▶ What to do
- a) Answer these about the book page on women, prayer, and poetry in Iran:
(i) Who wrote the book?
(ii) In what year did the revolution named in the Introduction take place?
(iii) According to the abstract, what does the Introduction argue about revolutions?
- b) Pick up the book page on women, prayer, and poetry in Iran after its last sentence and keep writing it.

▶ Text block

STANFORD
UNIVERSITY PRESS
  



Say What Your Longing Heart Desires
Women, Prayer, and Poetry in Iran
Niloofar Haeri

BUY THIS BOOK


Contents and Abstracts
Introduction
chapter abstract

The Introduction argues that revolutions should not be viewed as either successes or failures. Since the 1979 revolution, the public sphere in Iran has become an arena of high-stakes debates on religion, because the Islamic republic set out to Islamize the society from top to bottom. This chapter documents the profound interlacing of mystic Islam with official legalistic Islam. Muslim Iranians have become far more knowledgeable about religion than they were before. The reasons for undertaking religious rituals are at the heart of these debates.

▶ Collected data entries

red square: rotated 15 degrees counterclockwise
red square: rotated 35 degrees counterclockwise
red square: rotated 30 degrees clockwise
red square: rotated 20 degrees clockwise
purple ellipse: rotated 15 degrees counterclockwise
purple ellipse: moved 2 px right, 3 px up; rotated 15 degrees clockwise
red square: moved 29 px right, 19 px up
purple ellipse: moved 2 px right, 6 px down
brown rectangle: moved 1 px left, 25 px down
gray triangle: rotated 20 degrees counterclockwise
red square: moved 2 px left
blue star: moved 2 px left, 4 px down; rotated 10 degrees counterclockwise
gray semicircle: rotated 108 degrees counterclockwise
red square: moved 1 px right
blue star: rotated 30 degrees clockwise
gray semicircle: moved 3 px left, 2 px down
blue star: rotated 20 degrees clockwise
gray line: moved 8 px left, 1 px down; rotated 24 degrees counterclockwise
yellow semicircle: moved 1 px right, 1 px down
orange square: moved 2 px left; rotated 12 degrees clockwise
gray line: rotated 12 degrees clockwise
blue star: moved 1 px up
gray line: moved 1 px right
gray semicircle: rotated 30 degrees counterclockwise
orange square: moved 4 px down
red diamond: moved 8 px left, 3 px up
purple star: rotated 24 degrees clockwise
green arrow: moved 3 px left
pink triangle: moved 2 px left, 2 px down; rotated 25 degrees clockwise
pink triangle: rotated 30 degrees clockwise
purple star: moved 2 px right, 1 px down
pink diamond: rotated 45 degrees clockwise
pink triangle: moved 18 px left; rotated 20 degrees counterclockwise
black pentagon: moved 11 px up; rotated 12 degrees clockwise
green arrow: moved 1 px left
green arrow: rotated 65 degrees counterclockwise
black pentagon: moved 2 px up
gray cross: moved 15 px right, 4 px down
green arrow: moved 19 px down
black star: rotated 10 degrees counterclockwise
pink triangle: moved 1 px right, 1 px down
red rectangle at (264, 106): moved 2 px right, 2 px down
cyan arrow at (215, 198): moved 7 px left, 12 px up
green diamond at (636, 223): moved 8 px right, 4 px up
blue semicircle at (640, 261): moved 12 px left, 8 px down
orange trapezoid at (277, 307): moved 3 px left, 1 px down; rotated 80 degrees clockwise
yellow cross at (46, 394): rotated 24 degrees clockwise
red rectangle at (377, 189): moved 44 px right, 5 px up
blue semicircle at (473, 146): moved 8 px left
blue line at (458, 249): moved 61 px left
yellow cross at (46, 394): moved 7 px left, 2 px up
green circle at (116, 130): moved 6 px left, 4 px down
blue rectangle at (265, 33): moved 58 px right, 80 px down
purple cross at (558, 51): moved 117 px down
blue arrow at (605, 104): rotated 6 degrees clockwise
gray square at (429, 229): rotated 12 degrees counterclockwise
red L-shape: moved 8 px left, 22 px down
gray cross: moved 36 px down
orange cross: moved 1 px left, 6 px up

▶ List of answers
- a)
(i) Niloofar Haeri
(ii) 1979
(iii) That they should not be viewed as either successes or failures.

- b)
Chapter 1: Where Do Ideas Come from? An Education in Classical Poetry
chapter abstract

This chapter presents a detailed ethnography of the presence of poetry in childhood of the Iranian women whom I interviewed and with whom I held gatherings, and also the presence of poetry in their lives at the moment. It shows the crucial importance of classical, mystic poetry as a source of ideas about religion, divinity, the individual, piety, and the heart as the preferred seat of piety, as opposed to ostentatious acts that are visible to others to prove one's Godliness.

Chapter 2: Fixed Forms and the Play of Imagination: Everyday Ritual Prayers
chapter abstract

This chapter is concerned with the details of the most central ritual in Islam, the five daily, obligatory prayers, called namaz in Persian and salat in Arabic. It describes the contents of the shortest namaz and then analyzes what the women who were my interlocutors describe as a "good namaz," one that is made with "presence of the heart," concentration, and sincerity. Among the points made are that this ritual is practiced, rather than repeated, every day and that the fixity of the forms (as verses of the Qur'an) do not limit the meanings that reciters wish to convey to God. This chapter challenges received wisdom in the social sciences that repetition necessarily leads to roteness, and gives a visual example of religious imagination and techniques of concentration.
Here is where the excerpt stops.